Hay una regla de equilibrio en el hecho de que el mundo se le arregle a alguien y eso implique la destrucción del de otra persona. No me refiero a lo que surge de las cenizas, sino a la realidad que se transforma destruyendo simultáneamente otra. Podemos sospechar que detrás de esas operaciones que, sin una regla de “justicia” comprometen la estabilidad de unos y coronan la felicidad de otros, está el principio de la impermanencia. No podemos ser felices siempre.
El amor ilumina: parte del sabernos vulnerables y de la entrega voluntaria de un misterio propio para que sea iluminado por la persona que hemos elegido.
Damos y recibimos una moneda intangible que compromete nuestras incertidumbres, nuestros temores, para zanjarlos momentáneamente en un proceso que nos conecta con el otro en el espacio de la complicidad y la intimidad, que es lo que pasa en el interior de uno y se manifiesta en el mundo creado por los dos, afectando a ambos.
La práctica dice que hay que soltar las cosas que nos hacen sufrir.

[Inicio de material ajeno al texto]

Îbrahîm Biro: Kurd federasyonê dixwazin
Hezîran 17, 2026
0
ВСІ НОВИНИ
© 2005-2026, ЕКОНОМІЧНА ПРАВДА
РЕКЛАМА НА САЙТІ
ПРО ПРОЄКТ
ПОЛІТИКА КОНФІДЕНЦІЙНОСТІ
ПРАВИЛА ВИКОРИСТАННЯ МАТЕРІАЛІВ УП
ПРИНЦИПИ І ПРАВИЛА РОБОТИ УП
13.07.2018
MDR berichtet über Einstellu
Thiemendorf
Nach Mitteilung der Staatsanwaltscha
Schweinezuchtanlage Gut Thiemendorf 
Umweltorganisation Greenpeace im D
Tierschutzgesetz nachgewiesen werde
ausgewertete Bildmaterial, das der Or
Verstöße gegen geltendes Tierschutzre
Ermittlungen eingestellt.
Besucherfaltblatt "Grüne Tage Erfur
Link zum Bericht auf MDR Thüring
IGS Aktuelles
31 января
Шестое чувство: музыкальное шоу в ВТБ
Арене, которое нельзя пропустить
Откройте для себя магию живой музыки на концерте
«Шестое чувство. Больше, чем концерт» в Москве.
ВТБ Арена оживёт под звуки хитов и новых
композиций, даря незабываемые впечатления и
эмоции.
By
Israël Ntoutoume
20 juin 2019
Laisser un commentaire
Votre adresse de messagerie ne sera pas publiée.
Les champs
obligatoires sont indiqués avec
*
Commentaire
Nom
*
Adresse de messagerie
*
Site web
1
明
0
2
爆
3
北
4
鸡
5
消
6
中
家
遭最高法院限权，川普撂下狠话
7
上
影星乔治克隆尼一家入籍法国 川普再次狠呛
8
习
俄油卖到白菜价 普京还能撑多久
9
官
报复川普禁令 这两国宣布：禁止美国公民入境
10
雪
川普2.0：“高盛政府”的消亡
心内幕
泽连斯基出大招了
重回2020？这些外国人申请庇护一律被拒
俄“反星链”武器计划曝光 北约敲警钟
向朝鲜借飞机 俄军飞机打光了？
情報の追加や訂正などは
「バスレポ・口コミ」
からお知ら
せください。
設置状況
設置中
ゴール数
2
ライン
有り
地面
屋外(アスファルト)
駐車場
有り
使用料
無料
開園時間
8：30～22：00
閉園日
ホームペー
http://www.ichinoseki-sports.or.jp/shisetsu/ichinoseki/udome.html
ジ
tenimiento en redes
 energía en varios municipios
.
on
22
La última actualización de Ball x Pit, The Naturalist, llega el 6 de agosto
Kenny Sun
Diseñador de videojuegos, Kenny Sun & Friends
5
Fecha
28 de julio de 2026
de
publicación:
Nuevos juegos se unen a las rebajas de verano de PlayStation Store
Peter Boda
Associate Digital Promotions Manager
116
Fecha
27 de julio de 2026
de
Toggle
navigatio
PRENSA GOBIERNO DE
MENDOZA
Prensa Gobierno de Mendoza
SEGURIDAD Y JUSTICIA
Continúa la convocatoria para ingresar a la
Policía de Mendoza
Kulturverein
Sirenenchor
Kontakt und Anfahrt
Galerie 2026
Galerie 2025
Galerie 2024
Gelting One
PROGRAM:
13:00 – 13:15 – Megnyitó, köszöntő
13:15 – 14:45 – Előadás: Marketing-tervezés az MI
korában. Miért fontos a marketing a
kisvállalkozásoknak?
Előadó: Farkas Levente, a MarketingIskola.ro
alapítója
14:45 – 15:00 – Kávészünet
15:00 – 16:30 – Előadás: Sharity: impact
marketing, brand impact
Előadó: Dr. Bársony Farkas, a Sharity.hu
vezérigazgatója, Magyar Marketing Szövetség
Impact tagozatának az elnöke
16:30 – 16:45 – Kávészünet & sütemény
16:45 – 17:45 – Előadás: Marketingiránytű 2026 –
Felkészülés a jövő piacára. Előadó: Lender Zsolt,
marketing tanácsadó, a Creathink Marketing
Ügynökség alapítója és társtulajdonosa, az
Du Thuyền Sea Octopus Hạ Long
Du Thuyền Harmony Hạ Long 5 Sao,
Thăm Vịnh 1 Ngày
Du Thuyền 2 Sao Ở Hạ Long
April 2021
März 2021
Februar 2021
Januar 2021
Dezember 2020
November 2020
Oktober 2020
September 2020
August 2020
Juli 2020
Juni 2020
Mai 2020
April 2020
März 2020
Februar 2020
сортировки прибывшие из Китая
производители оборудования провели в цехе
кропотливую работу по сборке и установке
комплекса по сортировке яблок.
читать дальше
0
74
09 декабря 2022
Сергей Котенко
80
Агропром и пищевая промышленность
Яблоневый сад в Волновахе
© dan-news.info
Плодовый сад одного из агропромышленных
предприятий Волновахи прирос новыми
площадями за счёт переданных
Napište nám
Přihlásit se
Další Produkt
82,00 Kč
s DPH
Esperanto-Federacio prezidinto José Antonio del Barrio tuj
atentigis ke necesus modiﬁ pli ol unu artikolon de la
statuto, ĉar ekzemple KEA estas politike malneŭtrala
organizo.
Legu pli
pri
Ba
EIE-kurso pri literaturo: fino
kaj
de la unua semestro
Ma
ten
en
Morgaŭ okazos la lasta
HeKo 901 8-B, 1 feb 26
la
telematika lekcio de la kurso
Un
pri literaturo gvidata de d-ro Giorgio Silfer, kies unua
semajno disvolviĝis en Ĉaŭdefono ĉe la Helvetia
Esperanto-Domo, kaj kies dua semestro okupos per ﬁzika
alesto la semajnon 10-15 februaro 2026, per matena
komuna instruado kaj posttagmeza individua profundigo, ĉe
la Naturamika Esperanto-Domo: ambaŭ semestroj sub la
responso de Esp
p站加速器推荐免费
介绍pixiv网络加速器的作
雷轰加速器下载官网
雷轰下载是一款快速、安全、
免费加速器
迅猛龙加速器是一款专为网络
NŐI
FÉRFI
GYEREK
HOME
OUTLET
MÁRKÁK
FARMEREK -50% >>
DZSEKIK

Se dice que el Buda estaba sentado en el bosque con unos monjes, cuando un pastor se les acercó y les dijo: “¿Habéis visto a mis vacas? Tengo 12 vacas y han escapado. Una plaga ha devorado mis cosechas. No puedo seguir viviendo así. Creo que voy a suicidarme”. El Buda le respondió: “Lo siento, no hemos visto a tus vacas”. Y luego, cuando el pastor se alejaba, se dirigió a sus monjes: “¿Sabéis porque sois felices? Porque no tenéis vacas que perder”.
La práctica asocia la libertad con la felicidad: “mientras permanezcas aferrado a algo, seguirás sufriendo”. El problema, en todo caso, está en identificar nuestras vacas y llamarlas por su verdadero nombre. A veces, y dolorosamente, se trata del ser que amamos.